Last updated September 12th, 2013 at 08:45 am
You’ve decided to take the plunge, to give social networking the old college try.
What’s different? What made you ready?
Maybe you just attended a conference at which every presenter urged you to do all the things your own Web guy (or spouse or best friend or most valued customer) has been urging you to do for months (or years).
Maybe a client just asked why your Facebook Page looks as if it’s in foreclosure.
Maybe the number of LinkedIn connection requests you’ve been ignoring just hit the tipping point.
It doesn’t really matter why you’ve suddenly made the commitment to make social networks work for you. What matters is that you made it.
Now, of course, you want it all, and you want it now.
If this sounds like you, I have one word of advice:
Patience.
Mastering social networking isn’t rocket surgery. But there are complexities.
Have you ever tried to explain baseball (replace with hockey / football / soccer / tennis / cricket / golf / etc. as appropriate) to someone with little or no prior understanding of how the game is played? If so, you know how hard it is to explain, say, the Infield Fly Rule to someone who doesn’t yet understand the concept of out and its role in defining an inning.
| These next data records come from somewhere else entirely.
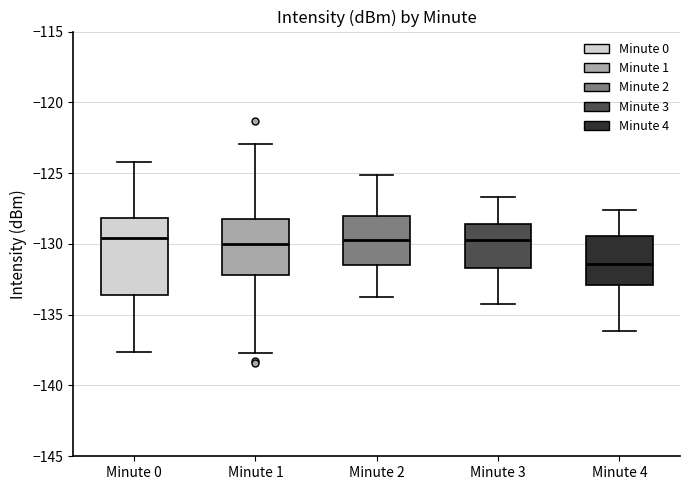

Reading left to right, read every box against the y-axis: the position of its median line, the range the box covers, and the ends of its whiskers. The values are not printed on the chart, so give them approximately, as read against the axis.

Minute 0: median -129.5, box -133.5 to -128.0, whiskers -137.5 to -124.0
Minute 1: median -130.0, box -132.0 to -128.0, whiskers -137.5 to -123.0
Minute 2: median -130.0, box -131.5 to -128.0, whiskers -133.5 to -125.0
Minute 3: median -129.5, box -131.5 to -128.5, whiskers -134.0 to -126.5
Minute 4: median -131.5, box -133.0 to -129.5, whiskers -136.0 to -127.5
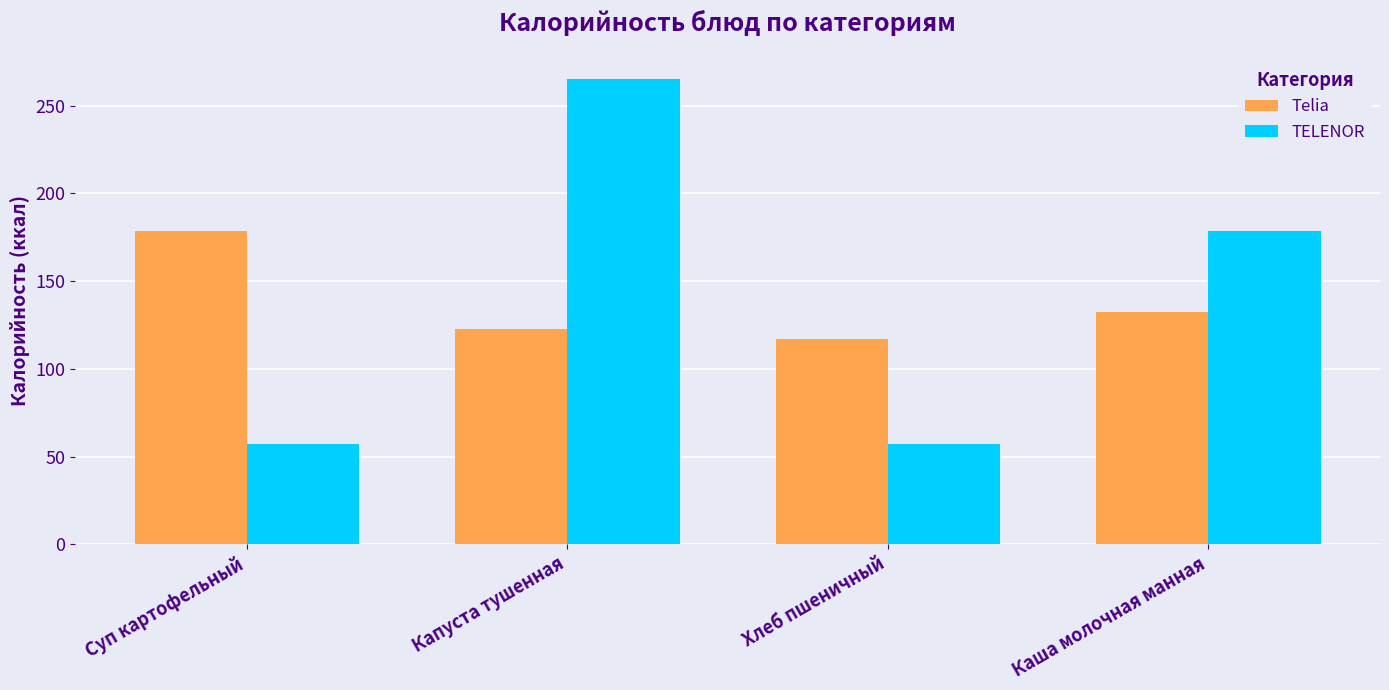

Which series has the widest spread of values?

TELENOR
All of baseball’s special rules and nuances that you’ve come to absorb and accept — the neighborhood play, the balk, the result of bunting foul on two strikes — are mind-numbing to the uninitiated.
Social networking is a little like baseball.
Take Twitter for example.
Until you spend more than a little time consuming Twitter content (following people, reading tweets, drilling down to view conversations, and so on), your effectiveness as a Twitizen will be limited.
In particular, it’s likely you won’t know how to use mentions effectively. And the mentions feature is one of the two primary ways (retweets being the other) of fostering interaction on Twitter.
Sure, you can read the official Twitter Help article on mentions.
But I’ll bet dollars to donuts you won’t really understand Twitter mentions until you’ve spent time consuming Twitter. I know I didn’t.
So go ahead and take the plunge. But be prepared to tread water for a while.